Nice find! Glad it was that one :smile:

staltz commented 3 years ago

By the way, it's indexing all indexes now in 5min, which is a massive improvement over the 25min I got earlier. And this is concurrently with migrate running too (in "inefficient mode" even).

I'll report later what it looks like with migrate not running.

arj03 commented 3 years ago

Wup wup, really glad we found the bugger. It couldn't hide forever :-)

staltz commented 3 years ago

I still need some way of reporting migration progress, but I'll take a performance-oriented approach where I'm running these benchmarks on the phone, making sure it's good, and only then submitting a PR that passes tests.

arj03 commented 3 years ago

Yeah, you could try just emitting progress every 1000 instead

staltz commented 3 years ago

Technically, that's already the case, but the 1000 check is deep inside emitProgressEvent(), instead, I could put the check outside of it.

staltz commented 3 years ago

Initial indexing (everything) took 6m35s without migrate running.
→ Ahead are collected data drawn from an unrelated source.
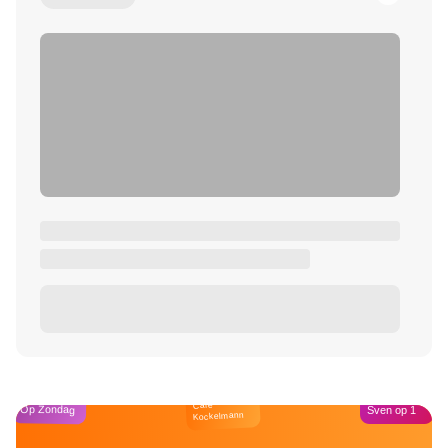
Café
Op Zondag
Sven op 1
Kockelmann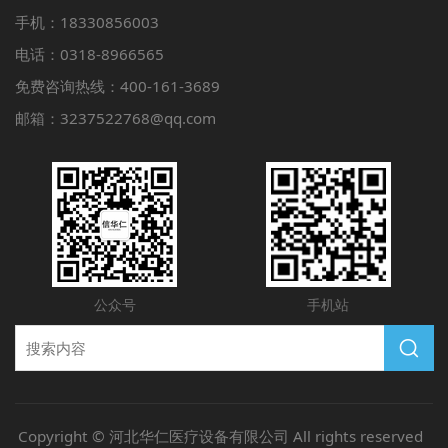
手机：18330856003
电话：0318-8966565
免费咨询热线：400-161-3689
邮箱：3237522768@qq.com
公众号
手机站
Copyright © 河北华仁医疗设备有限公司 All rights reserved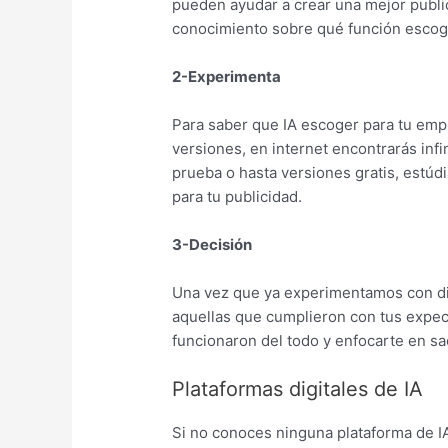
pueden ayudar a crear una mejor public
conocimiento sobre qué función escog
2-Experimenta
Para saber que IA escoger para tu emp
versiones, en internet encontrarás inf
prueba o hasta versiones gratis, estúdi
para tu publicidad.
3-Decisión
Una vez que ya experimentamos con di
aquellas que cumplieron con tus expect
funcionaron del todo y enfocarte en sa
Plataformas digitales de IA
Si no conoces ninguna plataforma de IA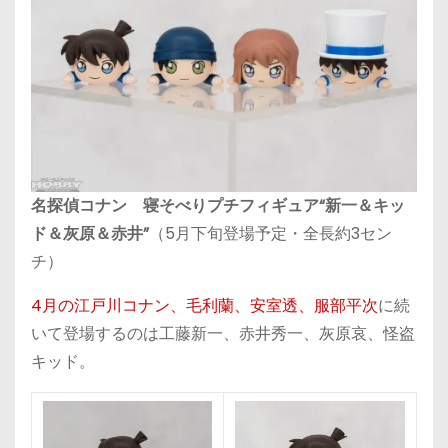
名探偵コナン 寝そべりプチフィギュア“新一＆キッ
ド＆灰原＆赤井”
（5月下旬登場予定・全長約3セン
チ）
4月の江戸川コナン、毛利蘭、安室透、服部平次
に続
いて登場するのは工藤新一、赤井秀一、灰原哀、怪盗
キッド。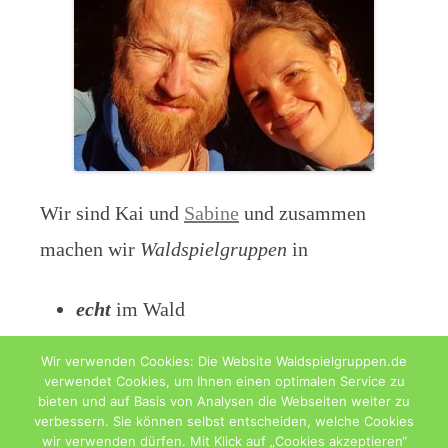
Wir sind Kai und
Sabine
und zusammen
machen wir
Waldspielgruppen
in
echt
im Wald
digital
als Blog
Wir verwenden Cookies: Die Website Waldspielgruppen.de
verwendet Cookies, um Ihnen einen optimalen Service zu
bieten und auf Basis von Analysen die Webseiten weiter zu
verbessern. Sie können selbst entscheiden, welche Cookies
wir verwenden dürfen. Mit Klick auf „Cookies akzeptieren“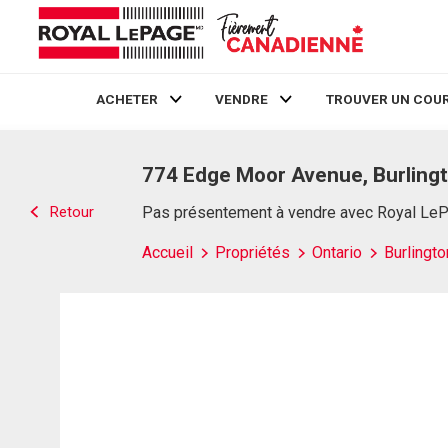
ACHETER
VENDRE
TROUVER UN COUR
Live
En Direct
774 Edge Moor Avenue, Burling
Retour
Pas présentement à vendre avec Royal Le
Accueil
Propriétés
Ontario
Burlingto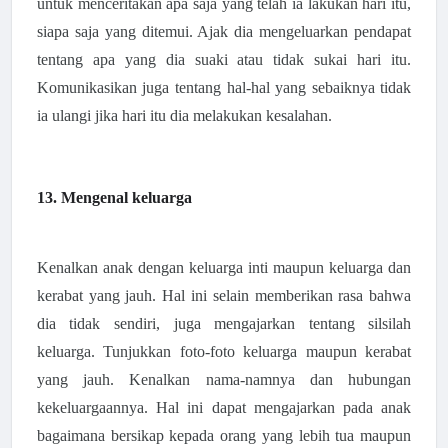
untuk menceritakan apa saja yang telah ia lakukan hari itu,
siapa saja yang ditemui. Ajak dia mengeluarkan pendapat
tentang apa yang dia suaki atau tidak sukai hari itu.
Komunikasikan juga tentang hal-hal yang sebaiknya tidak
ia ulangi jika hari itu dia melakukan kesalahan.
13. Mengenal keluarga
Kenalkan anak dengan keluarga inti maupun keluarga dan
kerabat yang jauh. Hal ini selain memberikan rasa bahwa
dia tidak sendiri, juga mengajarkan tentang silsilah
keluarga. Tunjukkan foto-foto keluarga maupun kerabat
yang jauh. Kenalkan nama-namnya dan hubungan
kekeluargaannya. Hal ini dapat mengajarkan pada anak
bagaimana bersikap kepada orang yang lebih tua maupun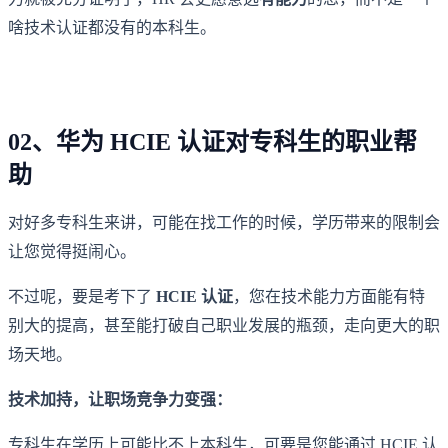
啥技术认证都没有的本科生。
02、华为 HCIE 认证对专科生的职业帮
助
对好多专科生来讲，可能在找工作的时候，学历带来的限制会
让您觉得挺闹心。
不过呢，要是考下了
HCIE 认证
，您在技术能力方面能有特
别大的提高，甚至能打破自己职业发展的瓶颈，走向更大的职
场天地。
技术加持，让职场竞争力变强：
专科生在学历上可能比不上本科生，可要是您能通过 HCIE 认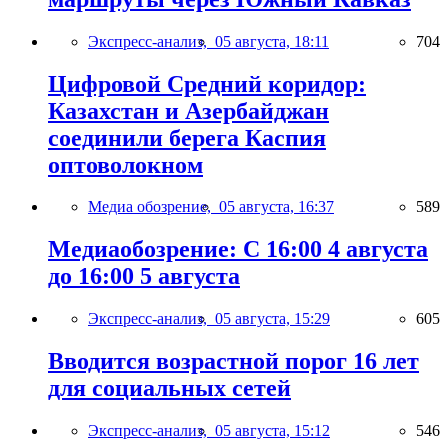
Экспресс-анализ,
05 августа, 18:11
704
Цифровой Средний коридор:
Казахстан и Азербайджан
соединили берега Каспия
оптоволокном
Медиа обозрение,
05 августа, 16:37
589
Медиаобозрение: С 16:00 4 августа
до 16:00 5 августа
Экспресс-анализ,
05 августа, 15:29
605
Вводится возрастной порог 16 лет
для социальных сетей
Экспресс-анализ,
05 августа, 15:12
546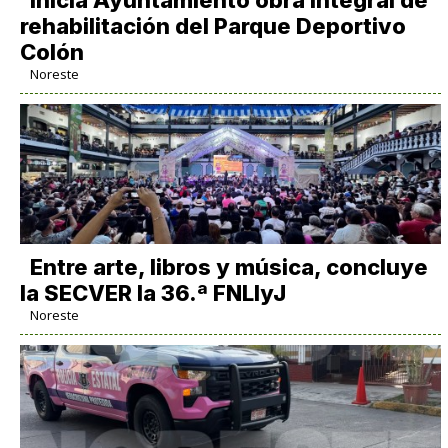
Inicia Ayuntamiento obra integral de
rehabilitación del Parque Deportivo
Colón
Noreste
Entre arte, libros y música, concluye
la SECVER la 36.ª FNLIyJ
Noreste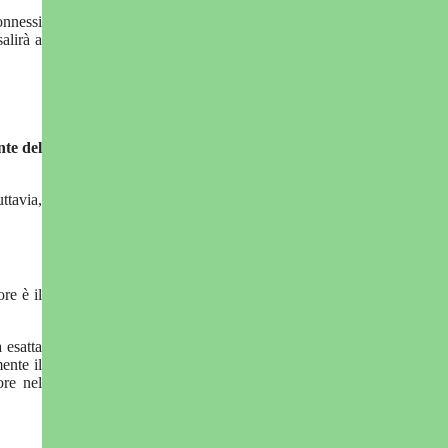
nnessi
alirà a
nte del
ttavia,
re è il
 esatta
ente il
ore nel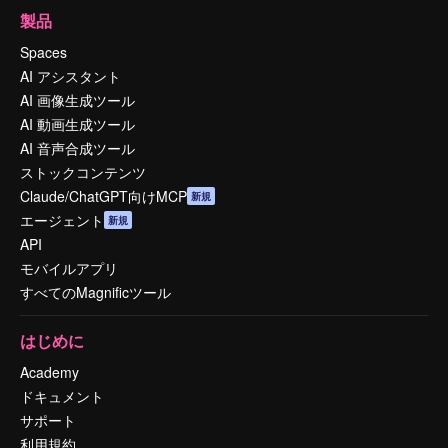
製品
Spaces
AI アシスタント
AI 画像生成ツール
AI 動画生成ツール
AI 音声合成ツール
ストックコンテンツ
Claude/ChatGPT向けMCP
新規
エージェント
新規
API
モバイルアプリ
すべてのMagnificツール
はじめに
Academy
ドキュメント
サポート
利用規約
I think that's a pretty awesome achievement compared to the many hours Manyverse with flumedb needed previously.

staltz commented 3 years ago

Awesome, full rebuild of the db2 folder (migrate and indexes) took 9m34s. No maxCpu. And strangely, UI responsiveness was good, first time I have that with maxCpu turned off. If that's consistently true, I could remove maxCpu support from the codebase, but not yet. Let it stay there just in case. I'm very happy that we have this result and not the 3h or 22h, but I'm spooked that such a simple function, emitProgressEvent(), was the culprit. Is it the event emitter logic that was the problem?

staltz commented 3 years ago

OMG this is closed.